The first 10 rows ofmfr一世nclude data collected from trials 1 through 5 for factories 1 and 2. Both factories used the old process for all of their trials during the experiment, sonewProcess = 0对于所有10个观察结果。

Change the value ofnewprocessto1对于观察tblnew

tblnew.newprocess = ones(height(tblnew),1);

Compute predicted response values and nonsimultaneous 99% confidence intervals usingtblnew。Display the first 10 rows of the predicted values based ontblnew,基于mfr,以及观察到的响应值。

[[ypred_new,ypredCI] = predict(glme,tblnew,'Alpha',0.01);[ypred_new,ypred(1:10),mfr.defects(1:10)]
ans =10×33。4536 4.9883 6.0000 4.1142 5.9423 7.0000 3.5530 5.1318 6.0000 3.8976 5.6295 5.0000 3.7040 5.3499 6.0000 3.6095 5.2134 5.0000 3.2146 4.6430 4.0000 3.1393 4.5342 4.0000 3.7320 5.3903 9.0000 3.2214 4.6529 4.0000

第1列包含基于数据的预测响应值tblnew,,,,wherenewProcess = 1。Column 2 contains predicted response values based on the original data inmfr,,,,wherenewProcess = 0。Column 3 contains the observed response values inmfr。based on these results, if all other predictors retain their original values, the predicted number of defects appears to be smaller when using the new process.

Display the 99% confidence intervals for rows 1 through 10 corresponding to the new predicted response values.

ypredCI(1:10,1:2)
ans =10×21.6983 7.0235 1.9191 8.8201 1.8735 6.7380 2.0149 7。
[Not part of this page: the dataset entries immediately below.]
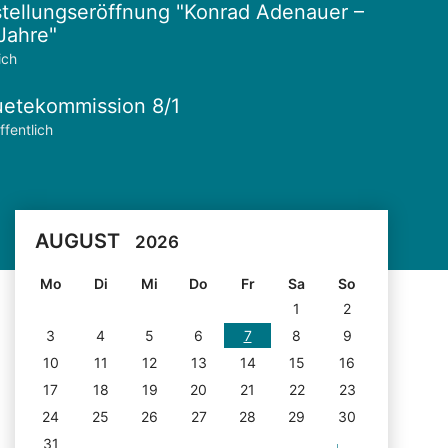
tellungseröffnung "Konrad Adenauer –
Jahre"
ich
etekommission 8/1
ffentlich
AUGUST
2026
Mo
Di
Mi
Do
Fr
Sa
So
1
2
3
4
5
6
7
8
9
10
11
12
13
14
15
16
17
18
19
20
21
22
23
24
25
26
27
28
29
30
31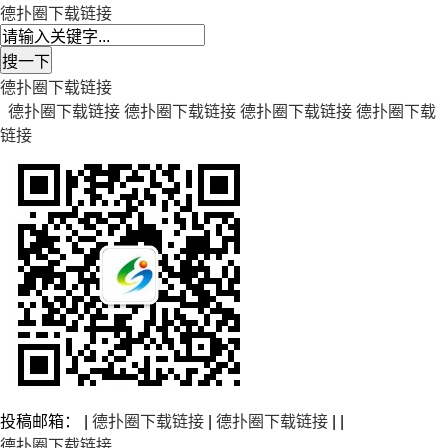
德扑圈下载链接
德扑圈下载链接
德扑圈下载链接
德扑圈下载链接
德扑圈下载链接
德扑圈下载
链接
投稿邮箱： |
德扑圈下载链接
|
德扑圈下载链接
| |
德扑圈下载链接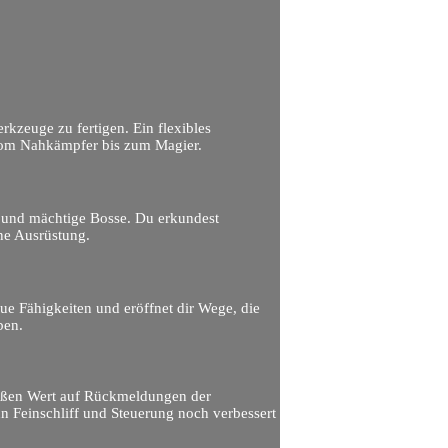
kzeuge zu fertigen. Ein flexibles
– vom Nahkämpfer bis zum Magier.
n und mächtige Bosse. Du erkundest
ne Ausrüstung.
eue Fähigkeiten und eröffnet dir Wege, die
ben.
roßen Wert auf Rückmeldungen der
n Feinschliff und Steuerung noch verbessert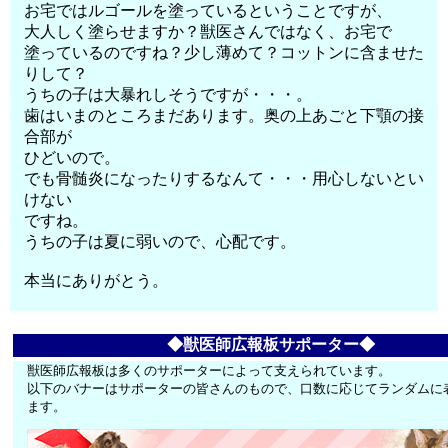
お宅ではルゴールを塗っているということですが、
大人しく塗らせますか？獣医さんではなく、お宅で
塗っているのですね？少し薄めて？コットンに含ませた
りして？
うちの子は大暴れしそうですが・・・。
歯はいまのところまだあります。奥の上あごと下顎の接
合部が
ひどいので。
でも骨髄炎になったりするなんて・・・用心しないとい
けない
ですね。
うちの子は夏に弱いので、心配です。
本当にありがとう。
◆獣医師広報板サポーター◆
獣医師広報板は多くのサポーターによって支えられています。
以下のバナーはサポーターの皆さんのもので、口数に応じてランダムに
ます。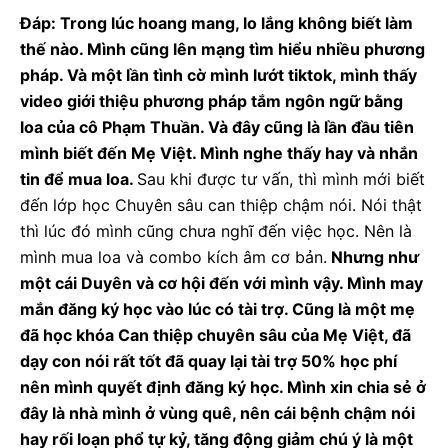
Đáp: Trong lúc hoang mang, lo lắng không biết làm
thế nào. Mình cũng lên mạng tìm hiểu nhiều phương
pháp. Và một lần tình cờ mình lướt tiktok, mình thấy
video giới thiệu phương pháp tắm ngôn ngữ bằng
loa của cô Phạm Thuần. Và đây cũng là lần đầu tiên
mình biết đến Mẹ Việt. Mình nghe thấy hay và nhắn
tin để mua loa.
Sau khi được tư vấn, thì mình mới biết
đến lớp học Chuyên sâu can thiệp chậm nói. Nói thật
thì lúc đó mình cũng chưa nghĩ đến việc học. Nên là
mình mua loa và combo kích âm cơ bản.
Nhưng như
một cái Duyên và cơ hội đến với mình vậy. Mình may
mắn đăng ký học vào lúc có tài trợ. Cũng là một mẹ
đã học khóa Can thiệp chuyên sâu của Mẹ Việt, đã
dạy con nói rất tốt đã quay lại tài trợ 50% học phí
nên mình quyết định đăng ký học. Mình xin chia sẻ ở
đây là nhà mình ở vùng quê, nên cái bệnh chậm nói
hay rối loạn phổ tự kỷ, tăng động giảm chú ý là một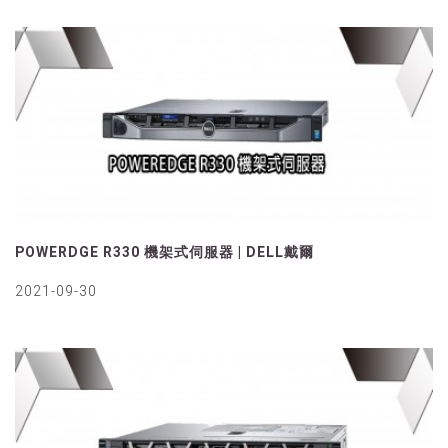
POWERDGE R330 機架式伺服器 | DELL戴爾
2021-09-30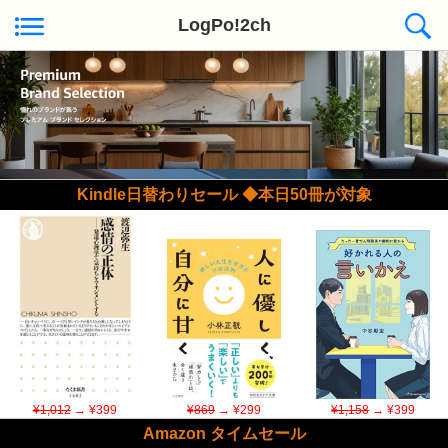
LogPo!2ch
Kindle日替わりセール ◆本日50冊が対象
¥1,012
→ ¥399
¥869
→ ¥299
¥1,158
→ ¥399
Amazon タイムセール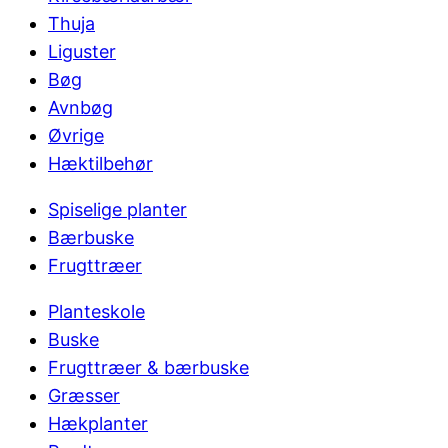
Thuja
Liguster
Bøg
Avnbøg
Øvrige
Hæktilbehør
Spiselige planter
Bærbuske
Frugttræer
Planteskole
Buske
Frugttræer & bærbuske
Græsser
Hækplanter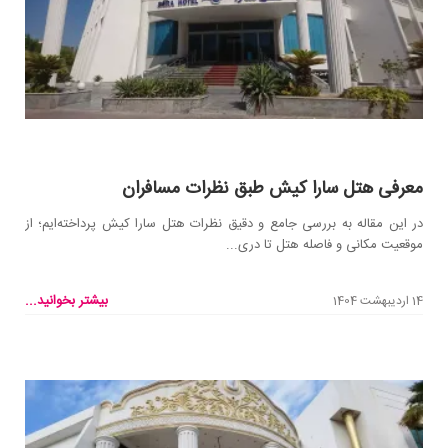
معرفی هتل سارا کیش طبق نظرات مسافران
در این مقاله به بررسی جامع و دقیق نظرات هتل سارا کیش پرداخته‌ایم؛ از
موقعیت مکانی و فاصله هتل تا دری...
بیشتر بخوانید...
14 اردیبهشت 1404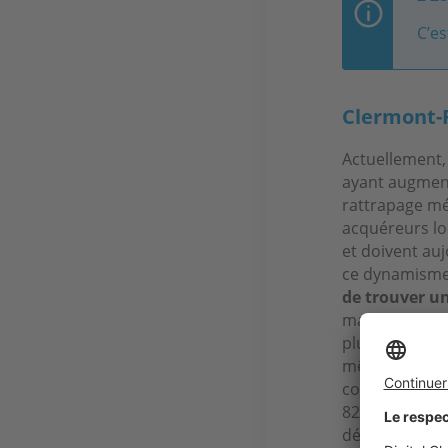
C’es
Clermont-
Actuellement, 
ayant augmenté
rattrapage mé
acquéreurs lo
et doivent auj
ce dynamisme
de trouver u
marché, ce so
plupart des bi
même devoir d
comme de nom
82 %, contre 
désormais à la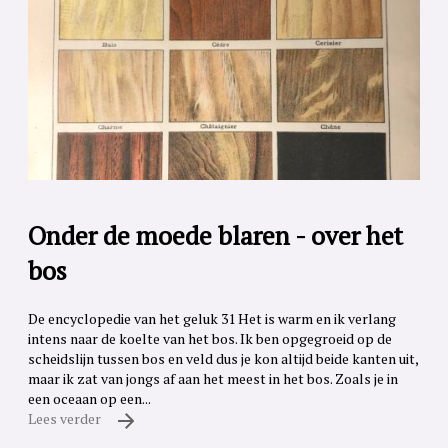
Onder de moede blaren - over het
bos
De encyclopedie van het geluk 31 Het is warm en ik verlang
intens naar de koelte van het bos. Ik ben opgegroeid op de
scheidslijn tussen bos en veld dus je kon altijd beide kanten uit,
maar ik zat van jongs af aan het meest in het bos. Zoals je in
een oceaan op een...
Lees verder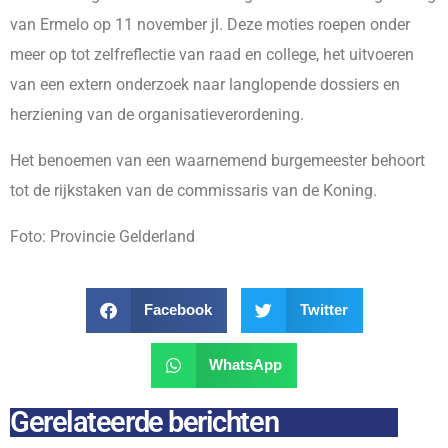
van Ermelo op 11 november jl. Deze moties roepen onder
meer op tot zelfreflectie van raad en college, het uitvoeren
van een extern onderzoek naar langlopende dossiers en
herziening van de organisatieverordening.
Het benoemen van een waarnemend burgemeester behoort
tot de rijkstaken van de commissaris van de Koning.
Foto: Provincie Gelderland
Facebook
Twitter
WhatsApp
Gerelateerde berichten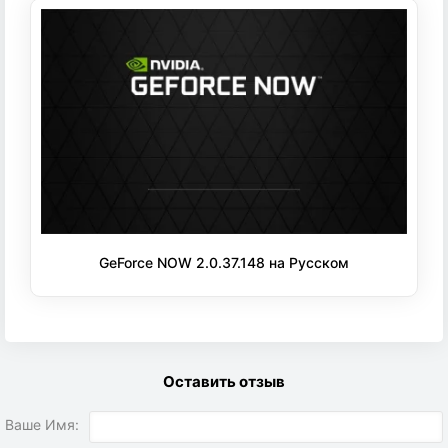
GeForce NOW 2.0.37.148 на Русском
Оставить отзыв
Ваше Имя: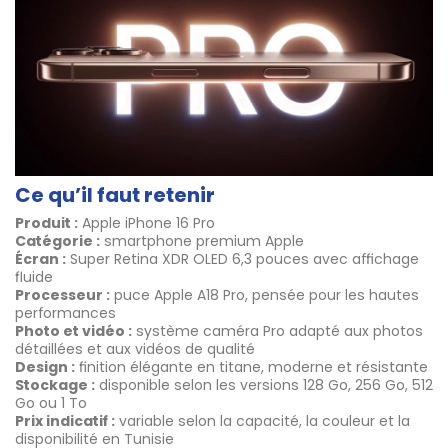
Ce qu’il faut retenir
Produit :
Apple iPhone 16 Pro
Catégorie :
smartphone premium Apple
Écran :
Super Retina XDR OLED 6,3 pouces avec affichage
fluide
Processeur :
puce Apple A18 Pro, pensée pour les hautes
performances
Photo et vidéo :
système caméra Pro adapté aux photos
détaillées et aux vidéos de qualité
Design :
finition élégante en titane, moderne et résistante
Stockage :
disponible selon les versions 128 Go, 256 Go, 512
Go ou 1 To
Prix indicatif :
variable selon la capacité, la couleur et la
disponibilité en Tunisie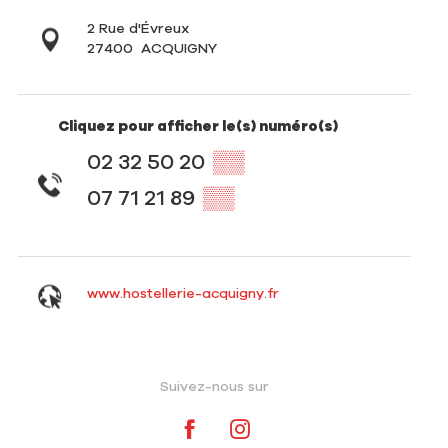
2 Rue d'Évreux
27400
ACQUIGNY
Cliquez pour afficher le(s) numéro(s)
02 32 50 20
▒▒
07 71 21 89
▒▒
www.hostellerie-acquigny.fr
Suivez-nous sur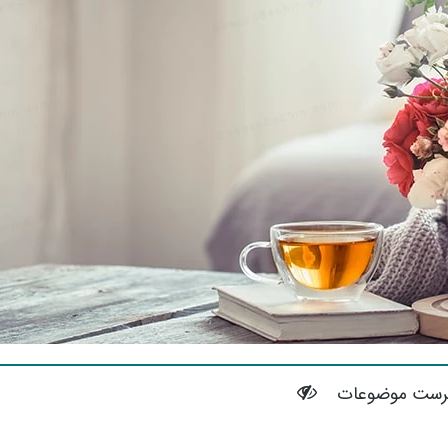
رست موضوعات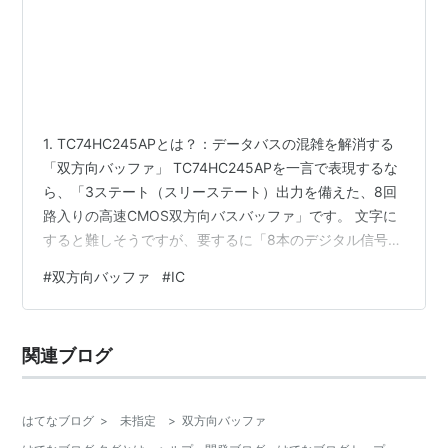
1. TC74HC245APとは？：データバスの混雑を解消する
「双方向バッファ」 TC74HC245APを一言で表現するな
ら、「3ステート（スリーステート）出力を備えた、8回
路入りの高速CMOS双方向バスバッファ」です。 文字に
すると難しそうですが、要するに「8本のデジタル信号
を、右から左、あるいは左から右へ、交通整理しながら
#
双方向バッファ
#
IC
まとめて通してくれるIC」です。 型番の
「TC74HC245AP」を細かく分解すると、このICの素性
がよく見えてきます。 TC： 東芝（TOSHIBA）製ロジッ
関連ブログ
クICの冠マーク 74： 世界標準の標準ロジックICファミリ
ー HC： High-speed CMOS（高速かつ…
はてなブログ
>
未指定
>
双方向バッファ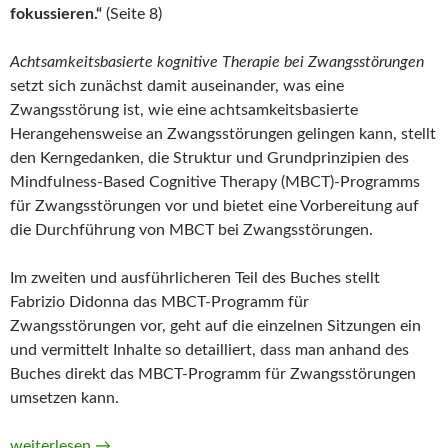
fokussieren.“
(Seite 8)
Achtsamkeitsbasierte kognitive Therapie bei Zwangsstörungen
setzt sich zunächst damit auseinander, was eine
Zwangsstörung ist, wie eine achtsamkeitsbasierte
Herangehensweise an Zwangsstörungen gelingen kann, stellt
den Kerngedanken, die Struktur und Grundprinzipien des
Mindfulness-Based Cognitive Therapy (MBCT)-Programms
für Zwangsstörungen vor und bietet eine Vorbereitung auf
die Durchführung von MBCT bei Zwangsstörungen.
Im zweiten und ausführlicheren Teil des Buches stellt
Fabrizio Didonna das MBCT-Programm für
Zwangsstörungen vor, geht auf die einzelnen Sitzungen ein
und vermittelt Inhalte so detailliert, dass man anhand des
Buches direkt das MBCT-Programm für Zwangsstörungen
umsetzen kann.
Achtsamkeitsbasierte kognitive Therapie bei Zwangsstörunge
weiterlesen
→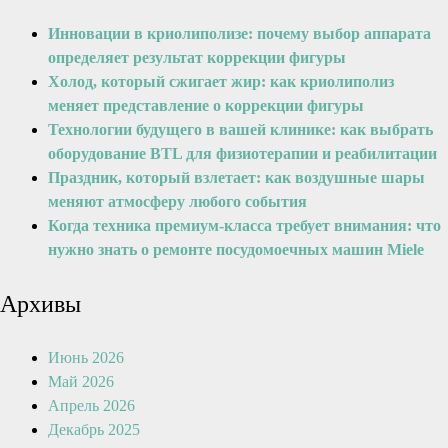
Инновации в криолиполизе: почему выбор аппарата
определяет результат коррекции фигуры
Холод, который сжигает жир: как криолиполиз
меняет представление о коррекции фигуры
Технологии будущего в вашей клинике: как выбрать
оборудование BTL для физиотерапии и реабилитации
Праздник, который взлетает: как воздушные шары
меняют атмосферу любого события
Когда техника премиум-класса требует внимания: что
нужно знать о ремонте посудомоечных машин Miele
Архивы
Июнь 2026
Май 2026
Апрель 2026
Декабрь 2025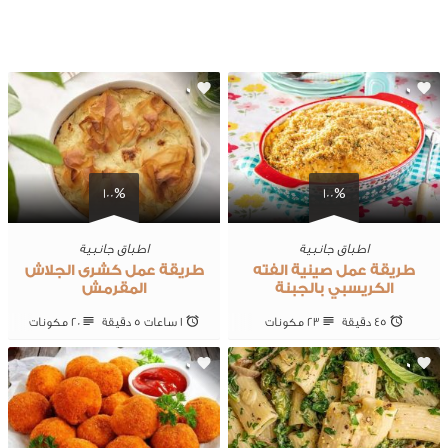
0
0
100%
100%
اطباق جانبية
اطباق جانبية
طريقة عمل صينية الفته
طريقة عمل كشرى الجلاش
الكريسبي بالجبنة
المقرمش
45 ‎دقيقة
23 ‎مكونات
1 ساعات 5 ‎دقيقة
20 ‎مكونات
0
0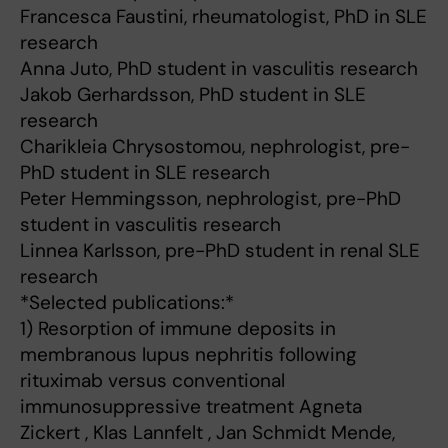
Francesca Faustini, rheumatologist, PhD in SLE
research
Anna Juto, PhD student in vasculitis research
Jakob Gerhardsson, PhD student in SLE
research
Charikleia Chrysostomou, nephrologist, pre-
PhD student in SLE research
Peter Hemmingsson, nephrologist, pre-PhD
student in vasculitis research
Linnea Karlsson, pre-PhD student in renal SLE
research
*Selected publications:*
1) Resorption of immune deposits in
membranous lupus nephritis following
rituximab versus conventional
immunosuppressive treatment Agneta
Zickert , Klas Lannfelt , Jan Schmidt Mende,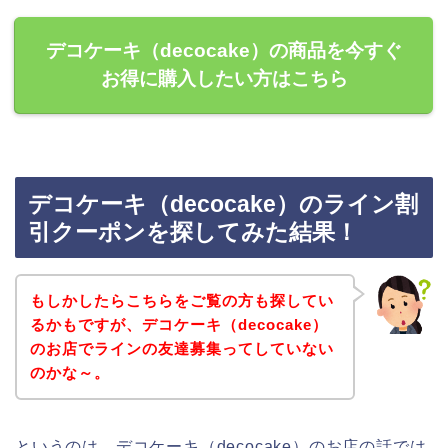
デコケーキ（decocake）の商品を今すぐ
お得に購入したい方はこちら
デコケーキ（decocake）のライン割
引クーポンを探してみた結果！
もしかしたらこちらをご覧の方も探してい
るかもですが、デコケーキ（decocake）
のお店でラインの友達募集ってしていない
のかな～。
というのは、デコケーキ（decocake）のお店の話では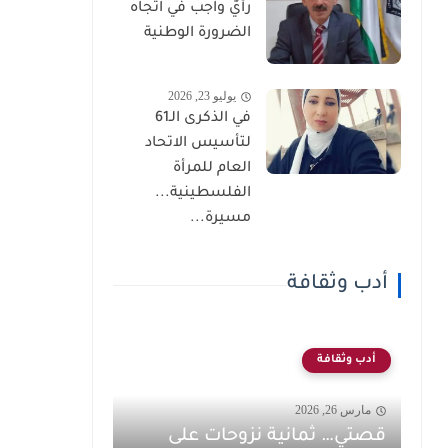
رأيٌ واجب في اتجاه
الضرورة الوطنية
يوليو 23, 2026
في الذكرى الـ61
لتأسيس الاتحاد
العام للمرأة
الفلسطينية...
مسيرة...
أدب وثقافة
أدب وثقافة
مارس 26, 2026
قصتي… ثمانية نزوحات على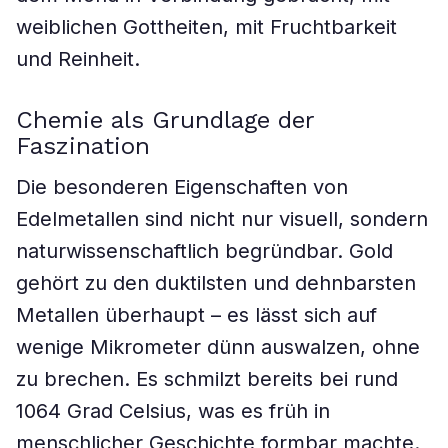
weiblichen Gottheiten, mit Fruchtbarkeit
und Reinheit.
Chemie als Grundlage der
Faszination
Die besonderen Eigenschaften von
Edelmetallen sind nicht nur visuell, sondern
naturwissenschaftlich begründbar. Gold
gehört zu den duktilsten und dehnbarsten
Metallen überhaupt – es lässt sich auf
wenige Mikrometer dünn auswalzen, ohne
zu brechen. Es schmilzt bereits bei rund
1064 Grad Celsius, was es früh in
menschlicher Geschichte formbar machte.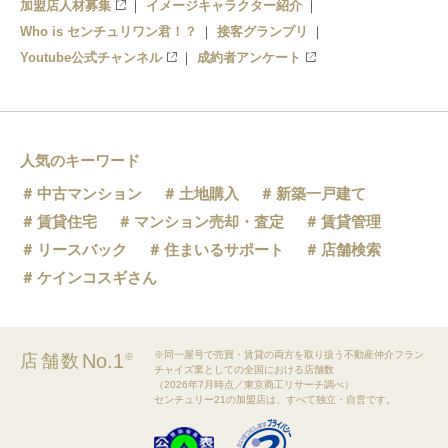
加盟店人材募集
イメージキャラクター紹介
Who is センチュリワン君！？
接客グランプリ
Youtube公式チャンネル
成約者アンケート
人気のキーワード
中古マンション
土地購入
新築一戸建て
賃貸住宅
マンション売却・査定
賃貸管理
リースバック
住まいるサポート
店舗検索
ケインコスギさん
※同一屋号で売買・賃貸の両方を取り扱う不動産仲介フラン
No.1
店舗数
※
チャイズ業としての全国における店舗数
（2026年7月時点／東京商工リサーチ調べ）
センチュリー21の加盟店は、すべて独立・自営です。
5395 1.9034 7.2079 1.8918 6.8871 1.6776 6.1597 1.5404 6.3976 1.9574 7.1154 1.6892 6.1436

References

[[1] Booth, J.G., and J.P. Hobert. “Standard Errors of Prediction in Generalized Linear Mixed Models.”Journal of the American Statistical Association,,,,Vol. 93, 1998, pp. 262–272.